The future of knowledge online: the semantic web
The Semantic Web is Tim Berners-Lee’s name for the version of the Web that links together ideas, concepts and facts instead of documents and pages.
It’s sometimes called Web 3.0, because it is thought of as a new kind of Web, in the same way that Web 2.0 was a move to user-contributed content and social networks.
The vision of the Semantic Web is that computers would be able to understand the things that are linked together on the Web, rather than needing human eyeballs to interpret them.
Facts about me as a person, my diary, choices of travel arrangements, a business destination and accommodation availability will all be accessible for my computer to “surf” and “understand”, instead of my computer presenting me with a sequence of web pages that I have to read and deal with.

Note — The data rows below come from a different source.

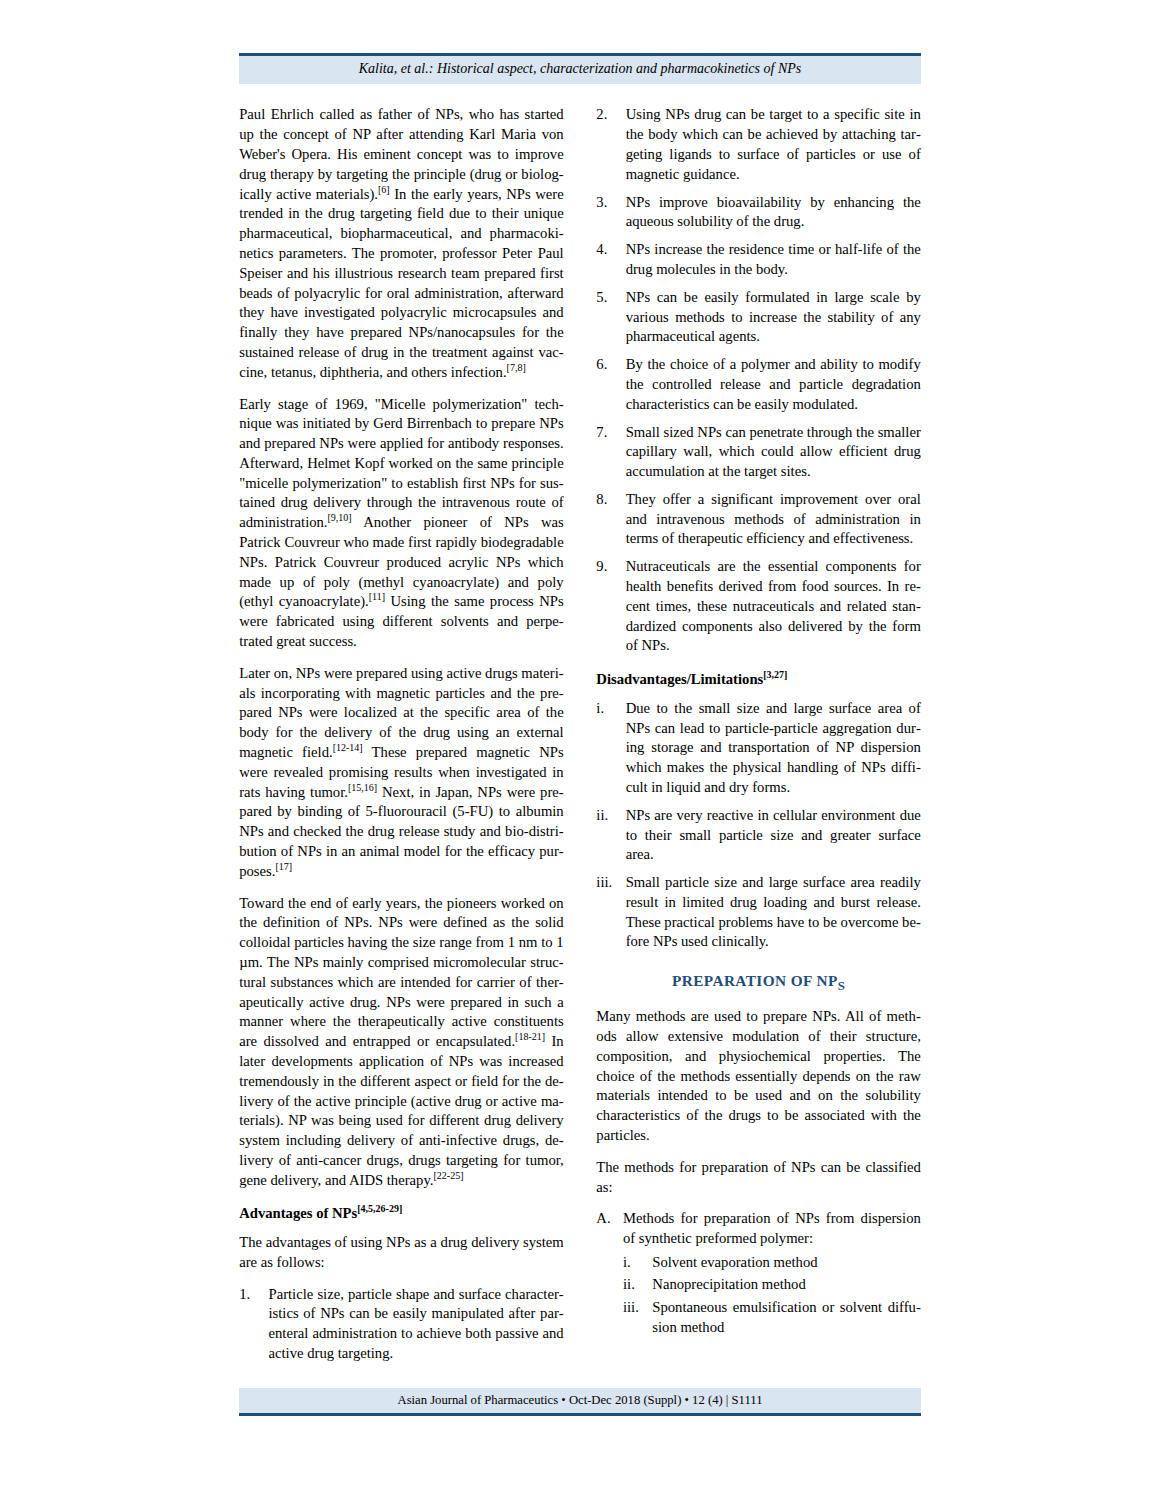Kalita, et al.: Historical aspect, characterization and pharmacokinetics of NPs
Paul Ehrlich called as father of NPs, who has started up the concept of NP after attending Karl Maria von Weber's Opera. His eminent concept was to improve drug therapy by targeting the principle (drug or biologically active materials).[6] In the early years, NPs were trended in the drug targeting field due to their unique pharmaceutical, biopharmaceutical, and pharmacokinetics parameters. The promoter, professor Peter Paul Speiser and his illustrious research team prepared first beads of polyacrylic for oral administration, afterward they have investigated polyacrylic microcapsules and finally they have prepared NPs/nanocapsules for the sustained release of drug in the treatment against vaccine, tetanus, diphtheria, and others infection.[7,8]
Early stage of 1969, "Micelle polymerization" technique was initiated by Gerd Birrenbach to prepare NPs and prepared NPs were applied for antibody responses. Afterward, Helmet Kopf worked on the same principle "micelle polymerization" to establish first NPs for sustained drug delivery through the intravenous route of administration.[9,10] Another pioneer of NPs was Patrick Couvreur who made first rapidly biodegradable NPs. Patrick Couvreur produced acrylic NPs which made up of poly (methyl cyanoacrylate) and poly (ethyl cyanoacrylate).[11] Using the same process NPs were fabricated using different solvents and perpetrated great success.
Later on, NPs were prepared using active drugs materials incorporating with magnetic particles and the prepared NPs were localized at the specific area of the body for the delivery of the drug using an external magnetic field.[12-14] These prepared magnetic NPs were revealed promising results when investigated in rats having tumor.[15,16] Next, in Japan, NPs were prepared by binding of 5-fluorouracil (5-FU) to albumin NPs and checked the drug release study and bio-distribution of NPs in an animal model for the efficacy purposes.[17]
Toward the end of early years, the pioneers worked on the definition of NPs. NPs were defined as the solid colloidal particles having the size range from 1 nm to 1 µm. The NPs mainly comprised micromolecular structural substances which are intended for carrier of therapeutically active drug. NPs were prepared in such a manner where the therapeutically active constituents are dissolved and entrapped or encapsulated.[18-21] In later developments application of NPs was increased tremendously in the different aspect or field for the delivery of the active principle (active drug or active materials). NP was being used for different drug delivery system including delivery of anti-infective drugs, delivery of anti-cancer drugs, drugs targeting for tumor, gene delivery, and AIDS therapy.[22-25]
Advantages of NPs[4,5,26-29]
The advantages of using NPs as a drug delivery system are as follows:
Particle size, particle shape and surface characteristics of NPs can be easily manipulated after parenteral administration to achieve both passive and active drug targeting.
Using NPs drug can be target to a specific site in the body which can be achieved by attaching targeting ligands to surface of particles or use of magnetic guidance.
NPs improve bioavailability by enhancing the aqueous solubility of the drug.
NPs increase the residence time or half-life of the drug molecules in the body.
NPs can be easily formulated in large scale by various methods to increase the stability of any pharmaceutical agents.
By the choice of a polymer and ability to modify the controlled release and particle degradation characteristics can be easily modulated.
Small sized NPs can penetrate through the smaller capillary wall, which could allow efficient drug accumulation at the target sites.
They offer a significant improvement over oral and intravenous methods of administration in terms of therapeutic efficiency and effectiveness.
Nutraceuticals are the essential components for health benefits derived from food sources. In recent times, these nutraceuticals and related standardized components also delivered by the form of NPs.
Disadvantages/Limitations[3,27]
Due to the small size and large surface area of NPs can lead to particle-particle aggregation during storage and transportation of NP dispersion which makes the physical handling of NPs difficult in liquid and dry forms.
NPs are very reactive in cellular environment due to their small particle size and greater surface area.
Small particle size and large surface area readily result in limited drug loading and burst release. These practical problems have to be overcome before NPs used clinically.
PREPARATION OF NPS
Many methods are used to prepare NPs. All of methods allow extensive modulation of their structure, composition, and physiochemical properties. The choice of the methods essentially depends on the raw materials intended to be used and on the solubility characteristics of the drugs to be associated with the particles.
The methods for preparation of NPs can be classified as:
A. Methods for preparation of NPs from dispersion of synthetic preformed polymer:
Solvent evaporation method
Nanoprecipitation method
Spontaneous emulsification or solvent diffusion method
Asian Journal of Pharmaceutics • Oct-Dec 2018 (Suppl) • 12 (4) | S1111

Goodbye online travel brochure, hello personal assistant.
This vision is explained in an article that Tim Berners-Lee wrote for Scientific American magazine in 2001 (see below). It was published midway between the invention of the Web and now, so it doesn’t exactly count as futuristic but it hasn’t exactly happened yet either!
Read the article, and think about this vision.
Update 1st December 2015: since we last last checked, on the 17th November, the link that we were using to this article no longer exists. You can still access the original article via Scientific American but you will need to pay a small fee. We have also added a new link to an additional article ‘The Semantic Web Revisited’’, written by Nigel Shadbolt, Wendy Hall and Tim Berners-Lee 5 years after the original article.
What sounds familiar? How much of it has been realised so far?
What genuine benefits would it offer to society?
Can you see disadvantages and problems that this new form of Web would bring?